Jarrad Michael Leigh Searby (born 1986) is an Australian neo-Nazi and formerly the head of the now-defunct Australian chapter of the Proud Boys. He is known for his associations with others on the far-right, his opposition to the Victorian Government's response to the COVID-19 pandemic and his criminal conduct while a president of the Finks Motorcycle Club.

== Activities ==

=== COVID-19 pandemic ===
Searby was involved in protests against COVID-19 lockdowns in Melbourne. In October 2021, he called for "people trained in some form of combat" to arrest police at protests in posts he made on social media. In November 2021, Searby and other Proud Boys were pepper sprayed by police at a protest on Melbourne Cup day. After the protest, he made posts on social media, stating that he and other Proud Boys had intervened when police had attempted to detain protestors.

=== Far-right associations ===
Searby was formerly the head of the defunct "borderlands" chapter of the far-right Proud Boys in Australia.
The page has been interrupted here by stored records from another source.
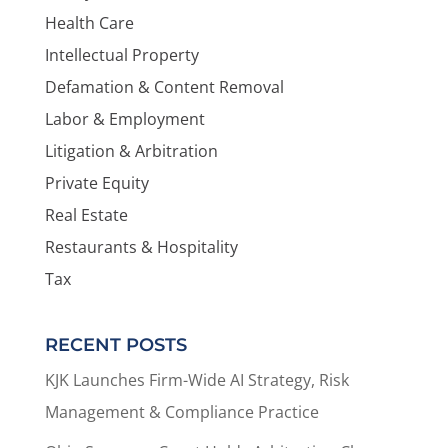
Health Care
Intellectual Property
Defamation & Content Removal
Labor & Employment
Litigation & Arbitration
Private Equity
Real Estate
Restaurants & Hospitality
Tax
RECENT POSTS
KJK Launches Firm-Wide AI Strategy, Risk
Management & Compliance Practice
He had intended to use the Proud Boys as a gateway to recruit into the neo-Nazi National Socialist Network, but left after he became angry with their disavowal of Neo-Nazism. During an undercover journalist investigation conducted by The Age, 60 Minutes and The Sydney Morning Herald, Searby was recorded stating "You know they ban any, like, they ban Nazis from the [Proud Boys] club ... you know if you start to ask Jewish questions or something like that in the Proud Boys they will basically just try to kick you out". Searby had been in touch with the US-based leader of the Proud Boys, Enrique Tarrio, who praised Searby in an online video. Through Jacob Hersant, he was in contact with Denis Kapustin, who alongside Searby had an interest in Mixed martial arts.

=== Finks Motorcycle Club ===
Searby is a former president of the Wodonga chapter of the Finks Motorcycle Club. In May and June 2023, he and other Finks' members stood over and threatened two men in an attempt to get money and drugs out of them. On 1 June, Searby entered the men's home and stole $30,000 worth of equipment. Police later raided his home in relation to the robbery and found stolen property, weapons and drugs. In May 2024, Searby was convicted and jailed, for more than two years, for blackmail, burglary and drug charges. He had been jailed four times previously.